> **Exercise objective**
Please filter the listing below down to every line that contains the string "context", copying each such line; case counts.

> **Extracted data entries**
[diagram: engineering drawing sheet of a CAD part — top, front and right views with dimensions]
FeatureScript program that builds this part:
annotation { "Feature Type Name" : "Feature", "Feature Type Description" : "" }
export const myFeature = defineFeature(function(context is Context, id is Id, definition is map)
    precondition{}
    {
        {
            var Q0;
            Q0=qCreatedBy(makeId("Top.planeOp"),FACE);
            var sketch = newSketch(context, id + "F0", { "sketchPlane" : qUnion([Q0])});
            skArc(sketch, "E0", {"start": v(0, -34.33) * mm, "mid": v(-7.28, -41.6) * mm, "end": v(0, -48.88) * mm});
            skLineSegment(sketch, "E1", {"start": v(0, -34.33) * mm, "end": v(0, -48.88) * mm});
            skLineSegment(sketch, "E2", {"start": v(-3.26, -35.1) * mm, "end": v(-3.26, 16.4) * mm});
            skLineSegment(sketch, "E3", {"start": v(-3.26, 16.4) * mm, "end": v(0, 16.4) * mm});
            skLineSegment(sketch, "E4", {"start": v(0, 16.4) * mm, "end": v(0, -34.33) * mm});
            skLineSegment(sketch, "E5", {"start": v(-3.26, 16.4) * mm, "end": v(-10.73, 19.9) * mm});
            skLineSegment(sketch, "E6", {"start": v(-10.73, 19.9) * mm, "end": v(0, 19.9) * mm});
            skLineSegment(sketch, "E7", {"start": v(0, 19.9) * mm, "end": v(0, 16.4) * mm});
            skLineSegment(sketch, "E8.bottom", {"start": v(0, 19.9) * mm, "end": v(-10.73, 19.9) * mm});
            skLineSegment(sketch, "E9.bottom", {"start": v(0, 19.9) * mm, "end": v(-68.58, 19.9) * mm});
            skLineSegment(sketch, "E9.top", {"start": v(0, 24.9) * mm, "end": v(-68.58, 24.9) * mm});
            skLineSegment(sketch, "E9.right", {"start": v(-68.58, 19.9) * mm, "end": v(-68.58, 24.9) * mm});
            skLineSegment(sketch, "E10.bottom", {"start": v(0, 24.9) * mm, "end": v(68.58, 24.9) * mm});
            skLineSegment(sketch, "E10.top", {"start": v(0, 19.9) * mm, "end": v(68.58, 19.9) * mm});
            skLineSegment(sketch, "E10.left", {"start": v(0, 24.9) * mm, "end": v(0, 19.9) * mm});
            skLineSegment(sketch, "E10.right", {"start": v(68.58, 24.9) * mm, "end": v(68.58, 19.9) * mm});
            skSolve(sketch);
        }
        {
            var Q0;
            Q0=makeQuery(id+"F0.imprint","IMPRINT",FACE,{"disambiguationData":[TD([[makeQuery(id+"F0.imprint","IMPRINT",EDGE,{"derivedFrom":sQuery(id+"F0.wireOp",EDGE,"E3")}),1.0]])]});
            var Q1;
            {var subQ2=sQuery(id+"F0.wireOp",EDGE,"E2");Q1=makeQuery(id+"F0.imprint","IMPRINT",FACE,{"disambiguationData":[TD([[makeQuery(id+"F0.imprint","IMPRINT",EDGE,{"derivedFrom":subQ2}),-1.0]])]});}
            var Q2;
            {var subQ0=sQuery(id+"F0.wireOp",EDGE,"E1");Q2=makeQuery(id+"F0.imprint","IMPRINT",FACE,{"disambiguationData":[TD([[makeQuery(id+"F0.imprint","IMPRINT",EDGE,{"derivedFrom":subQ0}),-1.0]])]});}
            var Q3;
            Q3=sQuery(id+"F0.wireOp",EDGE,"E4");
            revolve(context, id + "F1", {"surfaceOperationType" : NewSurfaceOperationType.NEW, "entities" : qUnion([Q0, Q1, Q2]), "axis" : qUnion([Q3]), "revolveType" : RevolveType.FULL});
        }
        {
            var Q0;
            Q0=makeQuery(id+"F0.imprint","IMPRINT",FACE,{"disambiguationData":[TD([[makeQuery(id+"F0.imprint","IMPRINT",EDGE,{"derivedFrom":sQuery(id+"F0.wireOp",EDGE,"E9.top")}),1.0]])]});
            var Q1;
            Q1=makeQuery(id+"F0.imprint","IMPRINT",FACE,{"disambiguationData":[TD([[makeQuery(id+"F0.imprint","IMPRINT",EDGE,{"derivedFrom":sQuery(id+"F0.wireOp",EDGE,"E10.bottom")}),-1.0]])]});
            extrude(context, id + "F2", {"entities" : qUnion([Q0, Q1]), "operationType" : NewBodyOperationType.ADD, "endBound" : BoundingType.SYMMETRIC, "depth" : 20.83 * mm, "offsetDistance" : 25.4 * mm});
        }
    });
...
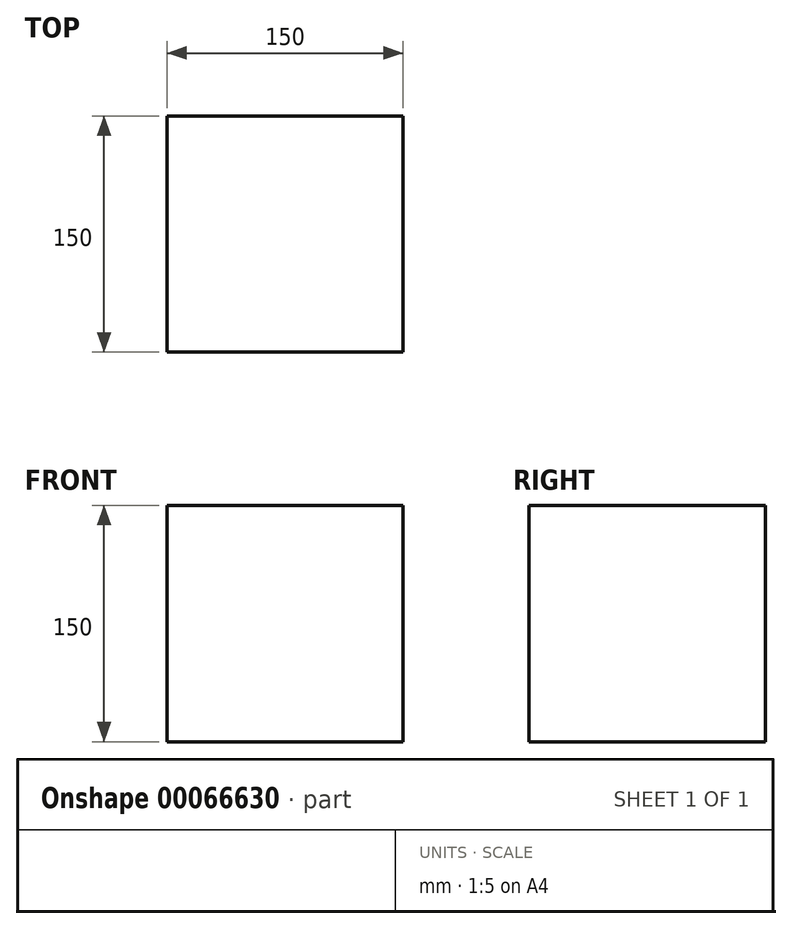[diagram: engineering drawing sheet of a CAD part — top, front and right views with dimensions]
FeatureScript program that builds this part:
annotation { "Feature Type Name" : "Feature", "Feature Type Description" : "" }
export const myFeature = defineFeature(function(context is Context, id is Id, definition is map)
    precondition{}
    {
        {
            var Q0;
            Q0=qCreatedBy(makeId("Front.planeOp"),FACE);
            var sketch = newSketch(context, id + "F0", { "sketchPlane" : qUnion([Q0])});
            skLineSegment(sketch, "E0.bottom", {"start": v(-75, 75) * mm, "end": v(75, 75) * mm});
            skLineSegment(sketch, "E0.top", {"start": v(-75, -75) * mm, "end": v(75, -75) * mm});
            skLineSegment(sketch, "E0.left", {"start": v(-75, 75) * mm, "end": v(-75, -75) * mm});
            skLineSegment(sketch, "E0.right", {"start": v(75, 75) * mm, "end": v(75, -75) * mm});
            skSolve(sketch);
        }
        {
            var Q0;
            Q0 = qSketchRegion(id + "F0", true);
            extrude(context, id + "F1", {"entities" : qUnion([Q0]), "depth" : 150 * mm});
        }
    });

> **Complete response**
export const myFeature = defineFeature(function(context is Context, id is Id, definition is map)
            var sketch = newSketch(context, id + "F0", { "sketchPlane" : qUnion([Q0])});
            revolve(context, id + "F1", {"surfaceOperationType" : NewSurfaceOperationType.NEW, "entities" : qUnion([Q0, Q1, Q2]), "axis" : qUnion([Q3]), "revolveType" : RevolveType.FULL});
            extrude(context, id + "F2", {"entities" : qUnion([Q0, Q1]), "operationType" : NewBodyOperationType.ADD, "endBound" : BoundingType.SYMMETRIC, "depth" : 20.83 * mm, "offsetDistance" : 25.4 * mm});
export const myFeature = defineFeature(function(context is Context, id is Id, definition is map)
            var sketch = newSketch(context, id + "F0", { "sketchPlane" : qUnion([Q0])});
            extrude(context, id + "F1", {"entities" : qUnion([Q0]), "depth" : 150 * mm});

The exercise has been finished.